*** PASSAGE FOR REVIEW Section Begins ***
Last Updated on April 10, 2026 by Emma Fajcz | Published: February 28, 2019
Welcome to San Lorenzo. Right now, if you asked any Roman about San Lorenzo, they’d probably say “la movida.” A word borrowed from Spanish, it means the young-person culture of bars, aperitivo and late-nights. San Lorenzo, located just behind Termini, is adjacent to La Sapienza, Rome’s biggest university. Every night, its numerous bars, pubs, and restaurants fill with students and young Romans. Here’s some of our favorite restaurants in San Lorenzo for you to enjoy while you’re visiting.

Table of Contents
A Little History of San Lorenzo
San Lorenzo’s history is far more profound than just a gathering place for young students. Originally a working-class neighborhood, San Lorenzo was heavily bombed by the Allies during World War Two, killing over 1,000 residents. You can still see a plaque commemorating this on one of the 3rd-century walls that ring San Lorenzo, for in ancient times this was the first area outside the city.
*** PASSAGE FOR REVIEW Section Ends ***
**PROBLEM 1:** Retype part of the San Lorenzo passage above word for word, starting at the words "Last Updated on" and stopping after "while you’re visiting.".
*** EXERCISE MATERIAL Section Begins ***
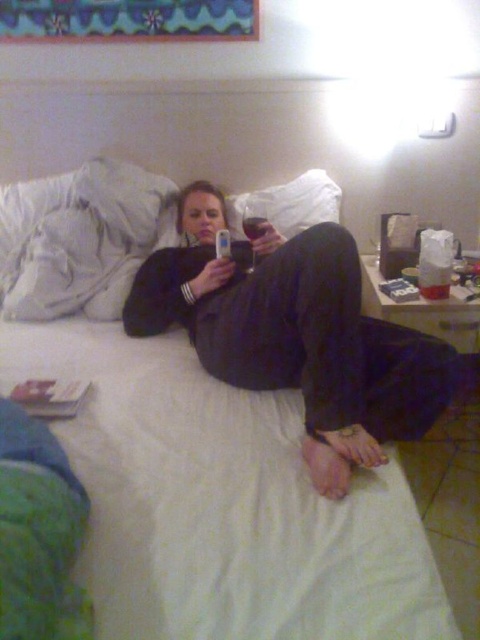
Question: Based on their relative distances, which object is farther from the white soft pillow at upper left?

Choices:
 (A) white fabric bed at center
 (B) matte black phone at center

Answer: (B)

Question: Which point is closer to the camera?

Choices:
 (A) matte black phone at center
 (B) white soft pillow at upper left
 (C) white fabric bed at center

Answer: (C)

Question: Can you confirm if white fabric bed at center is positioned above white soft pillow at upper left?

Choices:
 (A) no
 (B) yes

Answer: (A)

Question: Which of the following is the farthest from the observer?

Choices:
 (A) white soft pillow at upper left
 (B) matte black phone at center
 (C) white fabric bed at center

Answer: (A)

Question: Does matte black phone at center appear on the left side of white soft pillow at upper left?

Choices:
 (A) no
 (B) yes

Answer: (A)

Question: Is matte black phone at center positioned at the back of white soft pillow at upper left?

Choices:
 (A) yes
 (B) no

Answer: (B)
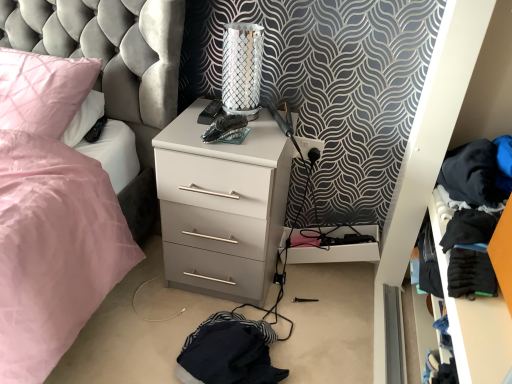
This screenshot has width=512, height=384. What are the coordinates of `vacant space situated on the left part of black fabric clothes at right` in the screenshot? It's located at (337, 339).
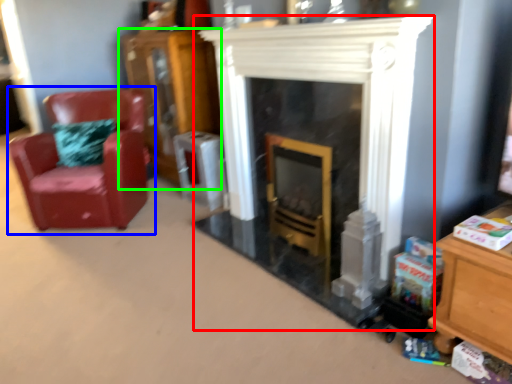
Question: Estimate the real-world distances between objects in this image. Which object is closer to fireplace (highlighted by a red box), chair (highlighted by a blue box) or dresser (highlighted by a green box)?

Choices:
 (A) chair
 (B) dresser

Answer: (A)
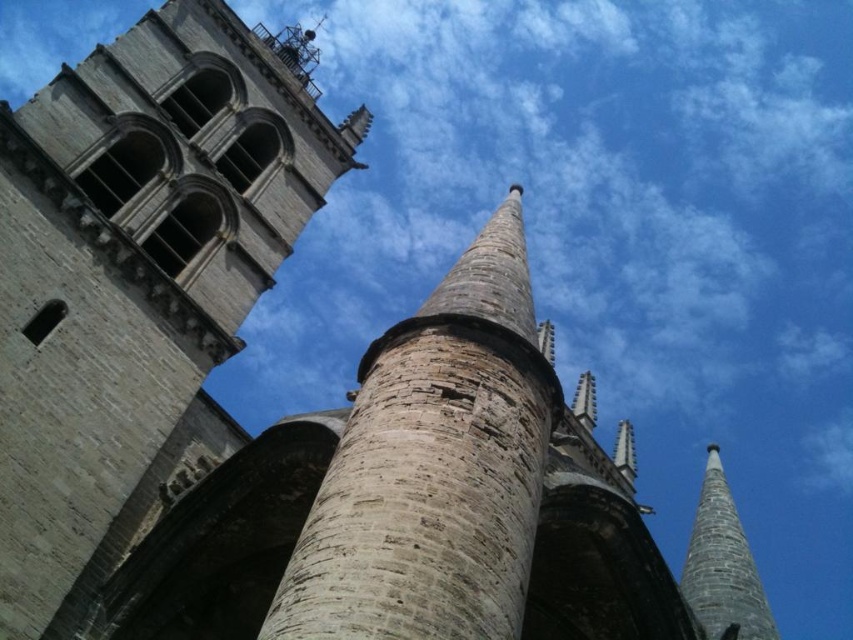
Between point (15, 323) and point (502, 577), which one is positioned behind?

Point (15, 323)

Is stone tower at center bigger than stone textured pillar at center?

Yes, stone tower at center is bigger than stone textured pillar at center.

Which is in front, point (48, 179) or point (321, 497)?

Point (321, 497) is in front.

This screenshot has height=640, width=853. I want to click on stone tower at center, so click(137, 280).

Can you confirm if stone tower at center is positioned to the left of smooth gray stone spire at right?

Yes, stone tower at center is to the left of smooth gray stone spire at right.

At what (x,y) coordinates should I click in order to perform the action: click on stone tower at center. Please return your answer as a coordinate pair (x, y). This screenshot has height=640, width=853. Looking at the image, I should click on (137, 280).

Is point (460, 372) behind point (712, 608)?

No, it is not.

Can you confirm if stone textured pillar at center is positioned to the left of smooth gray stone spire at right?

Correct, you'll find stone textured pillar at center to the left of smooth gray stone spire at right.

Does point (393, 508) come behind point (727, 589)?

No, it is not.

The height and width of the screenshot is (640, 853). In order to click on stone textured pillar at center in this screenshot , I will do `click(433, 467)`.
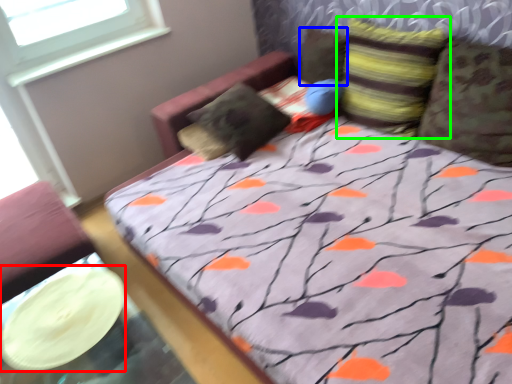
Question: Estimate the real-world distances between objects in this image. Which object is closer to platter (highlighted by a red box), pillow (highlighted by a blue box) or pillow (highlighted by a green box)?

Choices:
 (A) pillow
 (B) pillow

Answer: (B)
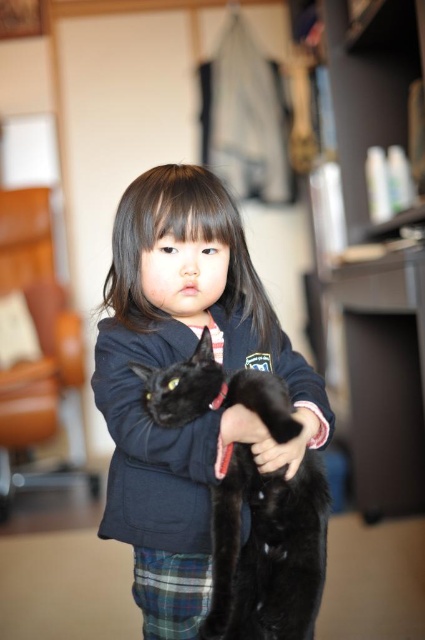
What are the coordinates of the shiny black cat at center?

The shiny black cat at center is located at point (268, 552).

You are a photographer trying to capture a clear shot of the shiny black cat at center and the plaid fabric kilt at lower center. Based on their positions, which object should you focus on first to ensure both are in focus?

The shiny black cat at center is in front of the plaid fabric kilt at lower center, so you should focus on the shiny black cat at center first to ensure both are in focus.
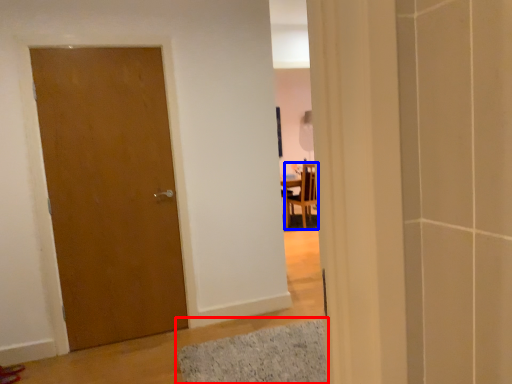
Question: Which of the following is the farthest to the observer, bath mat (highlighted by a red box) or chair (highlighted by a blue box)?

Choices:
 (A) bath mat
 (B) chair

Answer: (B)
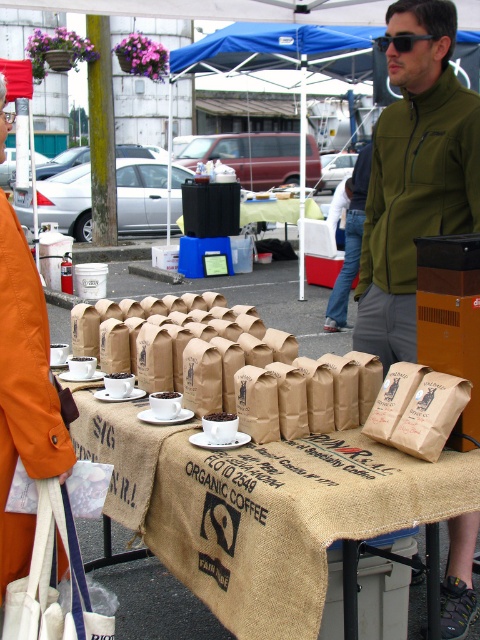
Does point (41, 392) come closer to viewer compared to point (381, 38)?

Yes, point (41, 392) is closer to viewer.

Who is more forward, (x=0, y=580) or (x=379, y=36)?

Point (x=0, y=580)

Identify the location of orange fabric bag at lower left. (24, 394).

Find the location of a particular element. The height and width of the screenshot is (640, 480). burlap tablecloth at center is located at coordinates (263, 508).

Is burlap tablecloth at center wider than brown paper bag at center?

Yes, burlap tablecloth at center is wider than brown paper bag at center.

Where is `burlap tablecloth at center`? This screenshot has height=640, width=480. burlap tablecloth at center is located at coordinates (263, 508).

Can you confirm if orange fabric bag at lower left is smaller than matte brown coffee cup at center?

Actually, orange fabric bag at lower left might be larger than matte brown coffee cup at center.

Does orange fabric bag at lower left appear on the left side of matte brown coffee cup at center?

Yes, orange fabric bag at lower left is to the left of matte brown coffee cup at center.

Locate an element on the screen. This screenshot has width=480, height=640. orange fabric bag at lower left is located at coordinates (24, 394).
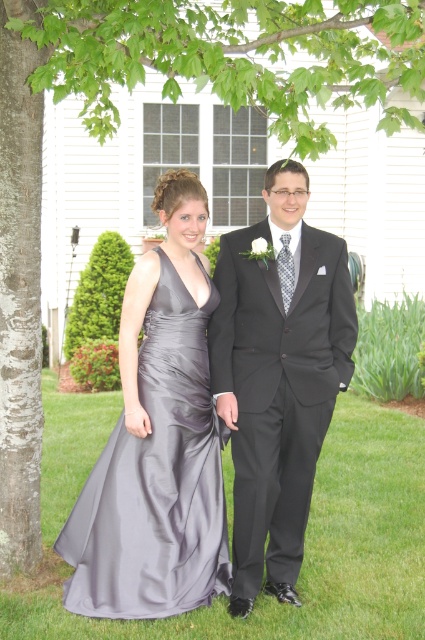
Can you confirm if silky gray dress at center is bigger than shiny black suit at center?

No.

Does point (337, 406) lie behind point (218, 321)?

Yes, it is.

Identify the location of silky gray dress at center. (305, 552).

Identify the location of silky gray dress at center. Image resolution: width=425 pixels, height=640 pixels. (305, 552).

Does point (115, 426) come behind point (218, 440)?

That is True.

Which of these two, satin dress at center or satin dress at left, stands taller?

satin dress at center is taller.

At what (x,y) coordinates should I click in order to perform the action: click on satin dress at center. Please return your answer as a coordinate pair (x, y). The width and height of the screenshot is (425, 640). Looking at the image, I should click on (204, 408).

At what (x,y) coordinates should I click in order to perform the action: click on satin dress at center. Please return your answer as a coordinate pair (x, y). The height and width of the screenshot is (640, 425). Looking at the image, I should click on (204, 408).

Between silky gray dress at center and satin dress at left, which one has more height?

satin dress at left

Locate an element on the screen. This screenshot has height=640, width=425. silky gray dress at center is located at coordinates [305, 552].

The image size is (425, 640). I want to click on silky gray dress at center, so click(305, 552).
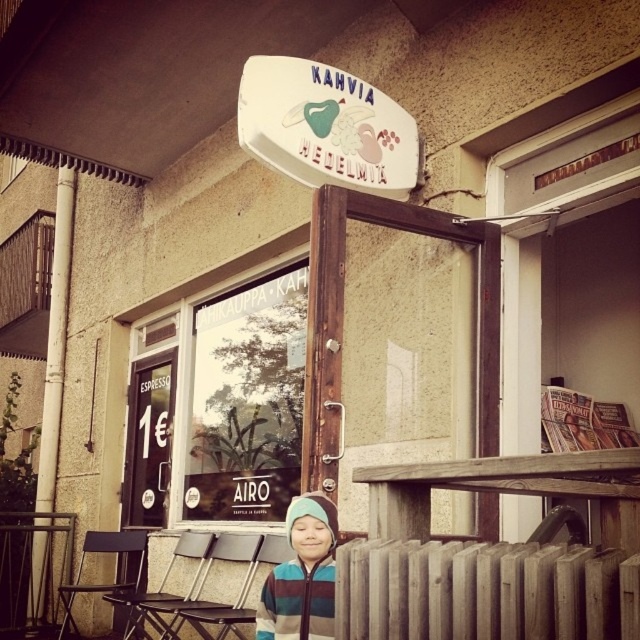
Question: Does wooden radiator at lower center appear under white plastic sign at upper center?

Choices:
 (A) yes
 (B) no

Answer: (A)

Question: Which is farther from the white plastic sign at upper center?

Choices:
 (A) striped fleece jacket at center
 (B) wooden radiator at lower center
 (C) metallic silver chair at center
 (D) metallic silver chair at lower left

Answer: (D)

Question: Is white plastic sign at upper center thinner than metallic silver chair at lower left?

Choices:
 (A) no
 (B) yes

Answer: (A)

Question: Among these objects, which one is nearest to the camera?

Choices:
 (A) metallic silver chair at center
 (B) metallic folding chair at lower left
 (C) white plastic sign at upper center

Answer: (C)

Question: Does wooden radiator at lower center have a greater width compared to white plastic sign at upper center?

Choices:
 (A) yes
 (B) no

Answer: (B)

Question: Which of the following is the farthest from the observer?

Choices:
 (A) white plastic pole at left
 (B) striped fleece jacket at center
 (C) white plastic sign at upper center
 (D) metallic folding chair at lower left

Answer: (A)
*** EXERCISE MATERIAL Section Ends ***
**PROBLEM 2:** Echo the lines in the entries above verbatim, from the line that contains "You are a photographer" through the line that contains "Identify the location of orange", including both of those lines. Leave the pictures out of your answer.

**RESPONSE BOX 1:**
Last Updated on April 10, 2026 by Emma Fajcz | Published: February 28, 2019
Welcome to San Lorenzo. Right now, if you asked any Roman about San Lorenzo, they’d probably say “la movida.” A word borrowed from Spanish, it means the young-person culture of bars, aperitivo and late-nights. San Lorenzo, located just behind Termini, is adjacent to La Sapienza, Rome’s biggest university. Every night, its numerous bars, pubs, and restaurants fill with students and young Romans. Here’s some of our favorite restaurants in San Lorenzo for you to enjoy while you’re visiting.

**RESPONSE BOX 2:**
You are a photographer trying to capture a clear shot of the shiny black cat at center and the plaid fabric kilt at lower center. Based on their positions, which object should you focus on first to ensure both are in focus?

The shiny black cat at center is in front of the plaid fabric kilt at lower center, so you should focus on the shiny black cat at center first to ensure both are in focus.
Question: Which of the following is the farthest to the observer, bath mat (highlighted by a red box) or chair (highlighted by a blue box)?

Choices:
 (A) bath mat
 (B) chair

Answer: (B)
Does point (41, 392) come closer to viewer compared to point (381, 38)?

Yes, point (41, 392) is closer to viewer.

Who is more forward, (x=0, y=580) or (x=379, y=36)?

Point (x=0, y=580)

Identify the location of orange fabric bag at lower left. (24, 394).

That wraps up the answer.